The affable McAloon’s astonishment is not an act. He shakes his head wildly. There’s much to explain. The man is so sincere in his love of his craft that the question of what purpose all this trouble serves arises. The charts are full of empty images and vacuous tunes. Prefab Sprout have to compete with that? McAloon: “Indeed the top 40 is no longer the work of songwriters. The emphasis is increasingly on the sound and the production, for example Stock, Aitken and Waterman. That’s a frustrating idea, because many people no longer bother… no longer search for a beautiful melody. Just because no-one expects them any more. People have lost faith in pop music. But that just drives me on.”

Lottery

McAloon’s perspective is, with its sharp, sometimes cynical view of the world, is not obviously strange “Who would I have predicted ten years ago that the drummer with Genesis (Phil Collins) would ever be one of the best selling artists on this earth? It’s just a big lottery.”. All the more remarkable then is the whimsy with which he explores the boundaries of pop music. In the pipeline are a Christmas-album, working title ‘Total snow’, and a sort of film soundtrack, ‘Zorro the Fox’ (yes, the masked adventurer). “The idea behind ‘Zorro the Fox’ is that the film music today is so damn conservative. You write a few songs that have a chance of getting into the Top 20 and you put them together in an album. I take the most direct route: I want to get where film and music are discovered together. I’ve written several pieces for ‘Zorro the Fox’. I don’t know how it will finally turn out… It sounds very vivid, very modern. For example I’ve written a piece created out of rhythm. It’s maybe a bit like Philip Glass.”

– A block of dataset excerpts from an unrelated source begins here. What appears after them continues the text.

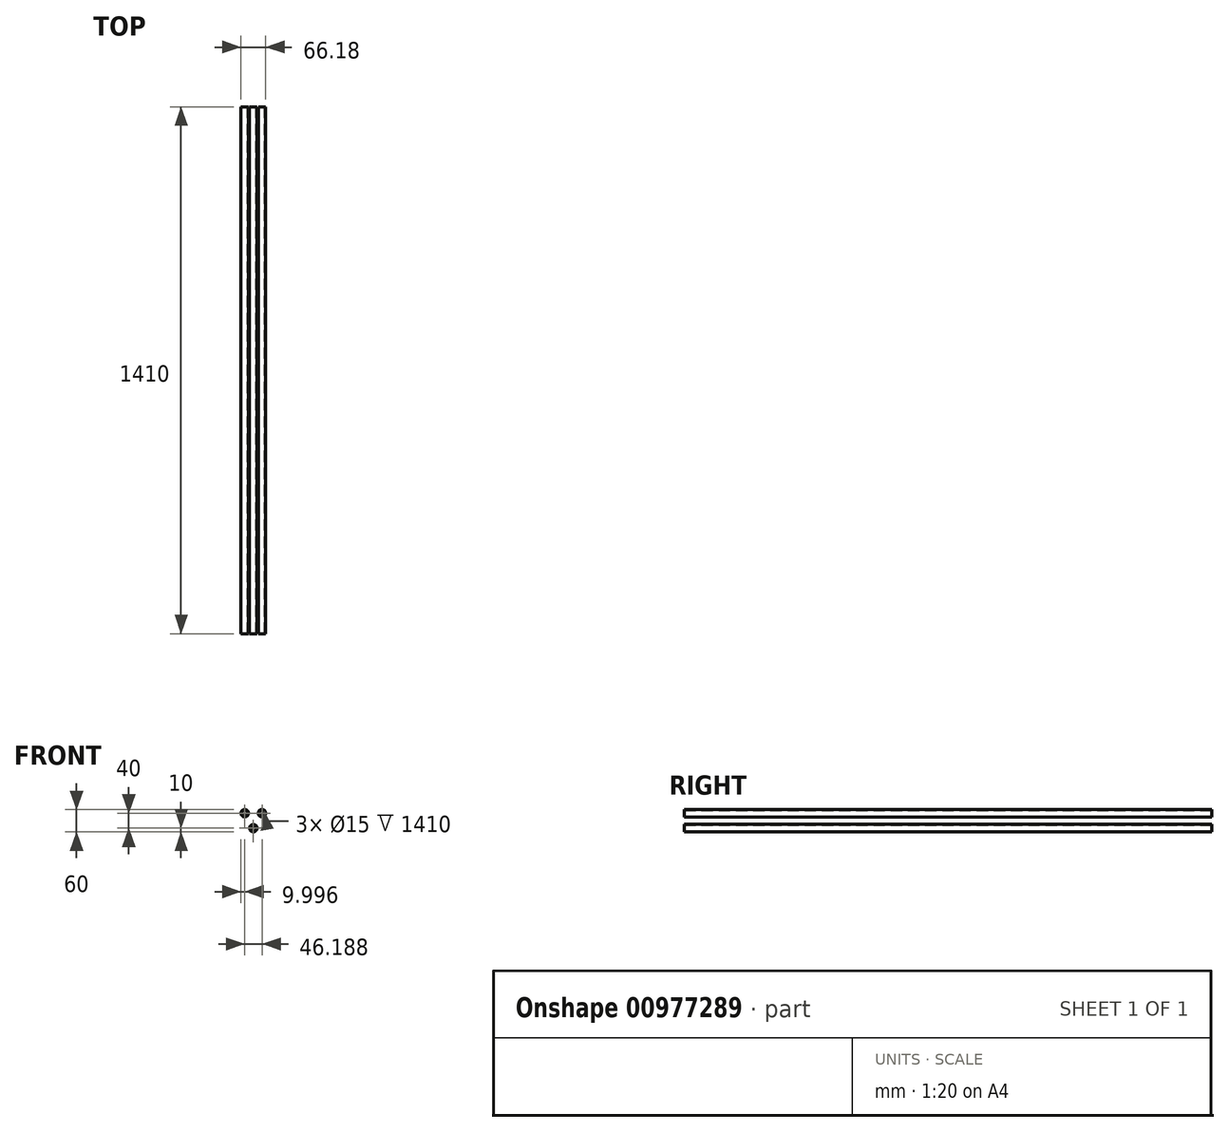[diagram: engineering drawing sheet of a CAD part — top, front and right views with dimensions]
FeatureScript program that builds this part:
annotation { "Feature Type Name" : "Feature", "Feature Type Description" : "" }
export const myFeature = defineFeature(function(context is Context, id is Id, definition is map)
    precondition{}
    {
        {
            var Q0;
            Q0=qCreatedBy(makeId("Front.planeOp"),FACE);
            var sketch = newSketch(context, id + "F0", { "sketchPlane" : qUnion([Q0])});
            skCircle(sketch, "E0", {"center": v(0, 0) * mm, "radius": 10 * mm});
            skCircle(sketch, "E1", {"center": v(23.1, 40) * mm, "radius": 10 * mm});
            skCircle(sketch, "E2", {"center": v(-23.1, 40) * mm, "radius": 10 * mm});
            skCircle(sketch, "E3", {"center": v(-23.1, 40) * mm, "radius": 15 * mm});
            skCircle(sketch, "E4", {"center": v(23.1, 40) * mm, "radius": 15 * mm});
            skCircle(sketch, "E5", {"center": v(0, 0) * mm, "radius": 15 * mm});
            skLineSegment(sketch, "E6", {"start": v(0, 0) * mm, "end": v(-23.1, 40) * mm});
            skLineSegment(sketch, "E7", {"start": v(23.1, 40) * mm, "end": v(0, 0) * mm});
            skLineSegment(sketch, "E8", {"start": v(-23.1, 40) * mm, "end": v(23.1, 40) * mm});
            skCircle(sketch, "E9", {"center": v(-23.1, 40) * mm, "radius": 7.5 * mm});
            skCircle(sketch, "E10", {"center": v(23.1, 40) * mm, "radius": 7.5 * mm});
            skCircle(sketch, "E11", {"center": v(0, 0) * mm, "radius": 7.5 * mm});
            skSolve(sketch);
        }
        {
            var Q0;
            {var subQ0=sQuery(id+"F0.wireOp",EDGE,"E6");var subQ1=sQuery(id+"F0.wireOp",EDGE,"E2");var subQ2=makeQuery(id+"F0.imprint","INTERSECT",VERTEX,{"derivedFrom":[subQ1,subQ0]});Q0=makeQuery(id+"F0.imprint","IMPRINT",FACE,{"disambiguationData":[TD([[makeQuery(id+"F0.imprint","IMPRINT",EDGE,{"disambiguationData":[TD([[subQ2,1.0]])],"derivedFrom":subQ1}),1.0]])]});}
            var Q1;
            {var subQ0=sQuery(id+"F0.wireOp",EDGE,"E6");var subQ1=sQuery(id+"F0.wireOp",EDGE,"E2");var subQ2=makeQuery(id+"F0.imprint","INTERSECT",VERTEX,{"derivedFrom":[subQ1,subQ0]});Q1=makeQuery(id+"F0.imprint","IMPRINT",FACE,{"disambiguationData":[TD([[makeQuery(id+"F0.imprint","IMPRINT",EDGE,{"disambiguationData":[TD([[subQ2,-1.0]])],"derivedFrom":subQ1}),1.0]])]});}
            var Q2;
            {var subQ0=sQuery(id+"F0.wireOp",EDGE,"E7");var subQ1=sQuery(id+"F0.wireOp",EDGE,"E1");var subQ2=makeQuery(id+"F0.imprint","INTERSECT",VERTEX,{"derivedFrom":[subQ1,subQ0]});Q2=makeQuery(id+"F0.imprint","IMPRINT",FACE,{"disambiguationData":[TD([[makeQuery(id+"F0.imprint","IMPRINT",EDGE,{"disambiguationData":[TD([[subQ2,-1.0]])],"derivedFrom":subQ1}),1.0]])]});}
            var Q3;
            {var subQ0=sQuery(id+"F0.wireOp",EDGE,"E7");var subQ1=sQuery(id+"F0.wireOp",EDGE,"E1");var subQ2=makeQuery(id+"F0.imprint","INTERSECT",VERTEX,{"derivedFrom":[subQ1,subQ0]});Q3=makeQuery(id+"F0.imprint","IMPRINT",FACE,{"disambiguationData":[TD([[makeQuery(id+"F0.imprint","IMPRINT",EDGE,{"disambiguationData":[TD([[subQ2,1.0]])],"derivedFrom":subQ1}),1.0]])]});}
            var Q4;
            {var subQ0=sQuery(id+"F0.wireOp",EDGE,"E6");var subQ1=sQuery(id+"F0.wireOp",EDGE,"E0");var subQ2=makeQuery(id+"F0.imprint","INTERSECT",VERTEX,{"derivedFrom":[subQ1,subQ0]});Q4=makeQuery(id+"F0.imprint","IMPRINT",FACE,{"disambiguationData":[TD([[makeQuery(id+"F0.imprint","IMPRINT",EDGE,{"disambiguationData":[TD([[subQ2,1.0]])],"derivedFrom":subQ1}),1.0]])]});}
            var Q5;
            {var subQ0=sQuery(id+"F0.wireOp",EDGE,"E6");var subQ1=sQuery(id+"F0.wireOp",EDGE,"E0");var subQ2=makeQuery(id+"F0.imprint","INTERSECT",VERTEX,{"derivedFrom":[subQ1,subQ0]});Q5=makeQuery(id+"F0.imprint","IMPRINT",FACE,{"disambiguationData":[TD([[makeQuery(id+"F0.imprint","IMPRINT",EDGE,{"disambiguationData":[TD([[subQ2,-1.0]])],"derivedFrom":subQ1}),1.0]])]});}
            extrude(context, id + "F1", {"entities" : qUnion([Q0, Q1, Q2, Q3, Q4, Q5]), "depth" : 1410 * mm, "offsetDistance" : 25 * mm});
        }
    });
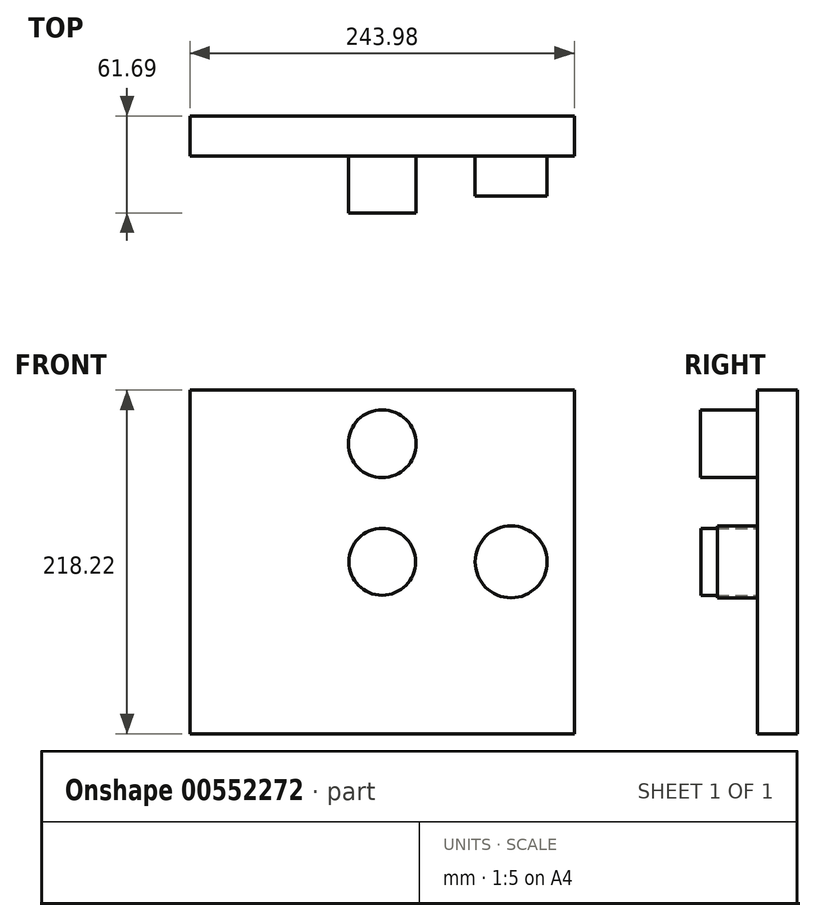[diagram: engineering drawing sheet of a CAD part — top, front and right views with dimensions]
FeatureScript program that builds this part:
annotation { "Feature Type Name" : "Feature", "Feature Type Description" : "" }
export const myFeature = defineFeature(function(context is Context, id is Id, definition is map)
    precondition{}
    {
        {
            var Q0;
            Q0=qCreatedBy(makeId("Front.planeOp"),FACE);
            var sketch = newSketch(context, id + "F0", { "sketchPlane" : qUnion([Q0])});
            skLineSegment(sketch, "E0.bottom", {"start": v(122, -109.11) * mm, "end": v(-122, -109.11) * mm});
            skLineSegment(sketch, "E0.top", {"start": v(122, 109.11) * mm, "end": v(-122, 109.11) * mm});
            skLineSegment(sketch, "E0.left", {"start": v(122, -109.11) * mm, "end": v(122, 109.11) * mm});
            skLineSegment(sketch, "E0.right", {"start": v(-122, -109.11) * mm, "end": v(-122, 109.11) * mm});
            skPoint(sketch, "E0.middle", {"position": v(0, 0) * mm});
            skSolve(sketch);
        }
        {
            var Q0;
            Q0=makeQuery(id+"F0.imprint","IMPRINT",FACE,{"disambiguationData":[TD([[makeQuery(id+"F0.imprint","IMPRINT",EDGE,{"derivedFrom":sQuery(id+"F0.wireOp",EDGE,"E0.bottom")}),-1.0]])]});
            extrude(context, id + "F1", {"entities" : qUnion([Q0]), "depth" : 25.4 * mm, "offsetDistance" : 25.4 * mm});
        }
        {
            var Q0;
            Q0=makeQuery(id+"F1.opExtrude","CAP_FACE",FACE,{"disambiguationData":[OSD([sQuery(id+"F0.wireOp",EDGE,"E0.bottom"),sQuery(id+"F0.wireOp",EDGE,"E0.top"),sQuery(id+"F0.wireOp",EDGE,"E0.left"),sQuery(id+"F0.wireOp",EDGE,"E0.right")])],"isStart":false});
            var sketch = newSketch(context, id + "F2", { "sketchPlane" : qUnion([Q0])});
            skCircle(sketch, "E1", {"center": v(0, 0) * mm, "radius": 21.2 * mm});
            skSolve(sketch);
        }
        {
            var Q0;
            Q0=makeQuery(id+"F2.imprint","IMPRINT",FACE,{"disambiguationData":[TD([[makeQuery(id+"F2.imprint","IMPRINT",EDGE,{"derivedFrom":sQuery(id+"F2.wireOp",EDGE,"E1")}),1.0]])]});
            extrude(context, id + "F3", {"entities" : qUnion([Q0]), "operationType" : NewBodyOperationType.ADD, "depth" : 35.96 * mm, "offsetDistance" : 25.4 * mm});
        }
        {
            var Q0;
            Q0=makeQuery(id+"F1.opExtrude","CAP_FACE",FACE,{"disambiguationData":[OSD([sQuery(id+"F0.wireOp",EDGE,"E0.bottom"),sQuery(id+"F0.wireOp",EDGE,"E0.top"),sQuery(id+"F0.wireOp",EDGE,"E0.left"),sQuery(id+"F0.wireOp",EDGE,"E0.right")])],"isStart":false});
            var sketch = newSketch(context, id + "F4", { "sketchPlane" : qUnion([Q0])});
            skCircle(sketch, "E2", {"center": v(0, 75.06) * mm, "radius": 21.53 * mm});
            skSolve(sketch);
        }
        {
            var Q0;
            Q0 = qSketchRegion(id + "F4", true);
            extrude(context, id + "F5", {"entities" : qUnion([Q0]), "operationType" : NewBodyOperationType.ADD, "depth" : 36.3 * mm, "offsetDistance" : 25.4 * mm});
        }
        {
            var Q0;
            Q0=makeQuery(id+"F1.opExtrude","CAP_FACE",FACE,{"disambiguationData":[OSD([sQuery(id+"F0.wireOp",EDGE,"E0.bottom"),sQuery(id+"F0.wireOp",EDGE,"E0.top"),sQuery(id+"F0.wireOp",EDGE,"E0.left"),sQuery(id+"F0.wireOp",EDGE,"E0.right")])],"isStart":false});
            var sketch = newSketch(context, id + "F6", { "sketchPlane" : qUnion([Q0])});
            skCircle(sketch, "E3", {"center": v(81.9, 0) * mm, "radius": 22.84 * mm});
            skSolve(sketch);
        }
        {
            var Q0;
            Q0 = qSketchRegion(id + "F6", true);
            extrude(context, id + "F7", {"entities" : qUnion([Q0]), "operationType" : NewBodyOperationType.ADD, "depth" : 25.4 * mm, "offsetDistance" : 25.4 * mm});
        }
    });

Speaking of big names: how the hell is it that Stevie Wonder is justified on a Prefab Sprout album? “I had to have a harmonica solo on ‘Nightingales’. Stevie was in the country, and my manager knew his manager. Stevie knew our music is not really like his but he wanted to do it. He was in England to make a record. The solo was perfect immediately. ‘Is this what you were looking for?’ he asked? Wow! It was perfect. I was amazed I could be in the studio with such a man. Apart from Neil (Conti, Prefab`s drummer), who is really a complete musician, we ourselves are quite awkward when it comes to instruments. My own timing is pretty bad. That’s why it’s taken more than two years before we finished the new album.. You really wouldn’t want me to play on your record.”